▸ **Data for processing**:
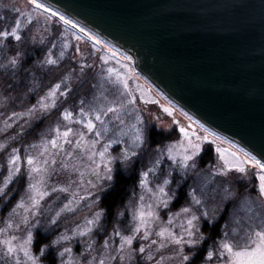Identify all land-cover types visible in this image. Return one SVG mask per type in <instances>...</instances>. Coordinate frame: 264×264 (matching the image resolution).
==
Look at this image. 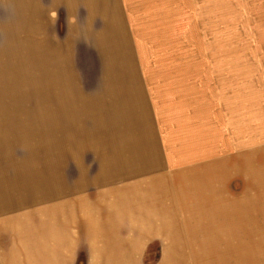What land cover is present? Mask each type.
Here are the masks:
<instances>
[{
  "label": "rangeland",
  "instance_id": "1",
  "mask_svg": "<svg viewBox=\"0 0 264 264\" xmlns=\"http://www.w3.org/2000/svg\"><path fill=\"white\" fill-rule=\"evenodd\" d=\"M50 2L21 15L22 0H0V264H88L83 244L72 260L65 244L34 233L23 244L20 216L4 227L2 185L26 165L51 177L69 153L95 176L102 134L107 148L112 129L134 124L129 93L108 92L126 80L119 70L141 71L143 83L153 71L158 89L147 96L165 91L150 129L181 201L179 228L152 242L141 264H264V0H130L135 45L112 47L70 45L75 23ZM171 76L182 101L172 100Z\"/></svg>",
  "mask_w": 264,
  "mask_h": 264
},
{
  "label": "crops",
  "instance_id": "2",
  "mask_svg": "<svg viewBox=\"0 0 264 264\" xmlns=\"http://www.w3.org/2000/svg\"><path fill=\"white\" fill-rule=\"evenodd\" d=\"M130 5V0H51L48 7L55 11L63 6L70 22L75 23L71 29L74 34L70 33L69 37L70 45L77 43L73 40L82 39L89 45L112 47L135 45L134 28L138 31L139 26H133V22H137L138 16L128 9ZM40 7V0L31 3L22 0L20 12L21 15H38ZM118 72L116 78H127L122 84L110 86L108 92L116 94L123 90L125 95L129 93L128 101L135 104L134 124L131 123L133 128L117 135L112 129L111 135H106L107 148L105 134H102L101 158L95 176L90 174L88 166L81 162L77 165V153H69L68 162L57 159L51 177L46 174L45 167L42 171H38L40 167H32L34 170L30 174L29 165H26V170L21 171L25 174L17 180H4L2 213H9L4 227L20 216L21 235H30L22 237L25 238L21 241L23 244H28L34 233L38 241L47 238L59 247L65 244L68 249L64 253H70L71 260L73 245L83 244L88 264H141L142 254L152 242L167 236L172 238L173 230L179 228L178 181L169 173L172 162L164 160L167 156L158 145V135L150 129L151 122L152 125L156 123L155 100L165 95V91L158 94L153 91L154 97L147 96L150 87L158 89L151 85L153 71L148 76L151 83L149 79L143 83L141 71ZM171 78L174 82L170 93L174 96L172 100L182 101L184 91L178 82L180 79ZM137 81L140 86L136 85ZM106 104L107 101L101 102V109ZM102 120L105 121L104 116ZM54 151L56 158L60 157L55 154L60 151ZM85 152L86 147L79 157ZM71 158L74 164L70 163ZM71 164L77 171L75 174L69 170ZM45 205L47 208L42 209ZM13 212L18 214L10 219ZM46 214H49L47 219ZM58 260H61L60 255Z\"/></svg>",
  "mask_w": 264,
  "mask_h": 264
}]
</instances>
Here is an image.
* * *
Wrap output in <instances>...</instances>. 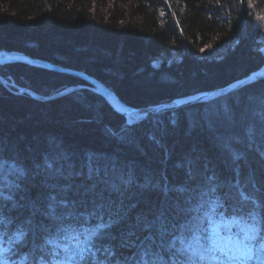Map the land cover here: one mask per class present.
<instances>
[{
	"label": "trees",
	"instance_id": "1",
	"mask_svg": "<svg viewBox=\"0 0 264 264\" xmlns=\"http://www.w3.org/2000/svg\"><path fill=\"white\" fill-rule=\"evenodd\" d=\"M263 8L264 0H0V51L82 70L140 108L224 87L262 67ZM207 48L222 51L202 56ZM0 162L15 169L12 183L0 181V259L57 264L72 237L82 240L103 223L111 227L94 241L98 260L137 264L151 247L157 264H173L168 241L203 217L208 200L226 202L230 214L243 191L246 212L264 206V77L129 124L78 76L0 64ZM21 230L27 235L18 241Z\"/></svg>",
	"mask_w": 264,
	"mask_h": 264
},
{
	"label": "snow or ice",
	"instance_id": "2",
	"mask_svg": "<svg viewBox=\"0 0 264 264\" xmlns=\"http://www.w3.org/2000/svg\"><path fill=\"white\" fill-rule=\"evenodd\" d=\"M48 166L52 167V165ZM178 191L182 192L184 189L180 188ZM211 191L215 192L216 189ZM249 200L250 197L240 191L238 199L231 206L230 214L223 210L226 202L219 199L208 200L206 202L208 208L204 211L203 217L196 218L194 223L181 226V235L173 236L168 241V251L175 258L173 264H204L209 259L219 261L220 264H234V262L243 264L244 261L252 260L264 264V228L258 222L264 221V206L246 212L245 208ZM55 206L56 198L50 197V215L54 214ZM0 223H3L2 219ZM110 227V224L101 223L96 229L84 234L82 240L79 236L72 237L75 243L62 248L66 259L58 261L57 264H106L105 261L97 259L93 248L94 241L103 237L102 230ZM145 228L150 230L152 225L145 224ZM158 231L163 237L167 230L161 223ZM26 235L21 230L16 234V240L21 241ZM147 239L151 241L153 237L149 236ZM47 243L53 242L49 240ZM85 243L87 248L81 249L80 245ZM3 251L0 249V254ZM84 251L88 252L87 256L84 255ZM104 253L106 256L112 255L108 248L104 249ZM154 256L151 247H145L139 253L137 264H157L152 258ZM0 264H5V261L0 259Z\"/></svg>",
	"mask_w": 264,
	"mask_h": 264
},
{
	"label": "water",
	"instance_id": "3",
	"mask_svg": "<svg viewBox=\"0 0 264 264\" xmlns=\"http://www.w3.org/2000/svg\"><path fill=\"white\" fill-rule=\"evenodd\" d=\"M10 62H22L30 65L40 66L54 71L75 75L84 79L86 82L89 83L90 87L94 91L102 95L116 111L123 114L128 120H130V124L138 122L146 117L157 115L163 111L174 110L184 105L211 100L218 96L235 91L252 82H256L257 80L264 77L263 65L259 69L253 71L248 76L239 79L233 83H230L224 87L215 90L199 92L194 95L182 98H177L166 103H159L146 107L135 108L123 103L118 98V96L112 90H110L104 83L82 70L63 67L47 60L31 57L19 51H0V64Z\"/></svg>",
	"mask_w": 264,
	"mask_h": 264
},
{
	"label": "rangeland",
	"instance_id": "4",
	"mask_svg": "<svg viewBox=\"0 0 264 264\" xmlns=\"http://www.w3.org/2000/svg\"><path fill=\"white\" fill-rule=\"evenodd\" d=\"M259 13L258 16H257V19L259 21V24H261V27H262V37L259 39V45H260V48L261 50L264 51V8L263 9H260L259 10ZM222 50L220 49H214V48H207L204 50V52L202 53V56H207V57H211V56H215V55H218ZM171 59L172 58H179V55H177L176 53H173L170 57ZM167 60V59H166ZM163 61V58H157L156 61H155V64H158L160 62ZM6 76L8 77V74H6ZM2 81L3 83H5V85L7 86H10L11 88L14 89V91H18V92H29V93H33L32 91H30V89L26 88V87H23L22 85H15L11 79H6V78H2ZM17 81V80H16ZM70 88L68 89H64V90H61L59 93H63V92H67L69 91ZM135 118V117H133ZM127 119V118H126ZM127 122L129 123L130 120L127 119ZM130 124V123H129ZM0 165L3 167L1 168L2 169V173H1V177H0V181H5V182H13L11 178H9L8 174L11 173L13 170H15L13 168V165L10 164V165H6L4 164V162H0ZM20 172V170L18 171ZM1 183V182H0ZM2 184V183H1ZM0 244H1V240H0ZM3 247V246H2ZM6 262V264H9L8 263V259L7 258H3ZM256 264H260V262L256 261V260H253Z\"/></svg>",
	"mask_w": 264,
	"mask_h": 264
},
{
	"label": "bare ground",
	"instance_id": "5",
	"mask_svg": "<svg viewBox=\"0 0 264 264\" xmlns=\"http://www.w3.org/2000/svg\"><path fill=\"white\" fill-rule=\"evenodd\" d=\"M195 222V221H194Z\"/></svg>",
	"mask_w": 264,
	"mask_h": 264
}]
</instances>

▸ **What needs to be done**: Identify every line above that contains the string "label", and copy each of those lines in full.

▸ **Solution**:
  "label": "rangeland",
  "label": "crops",
	"label": "trees",
	"label": "snow or ice",
	"label": "water",
	"label": "rangeland",
	"label": "bare ground",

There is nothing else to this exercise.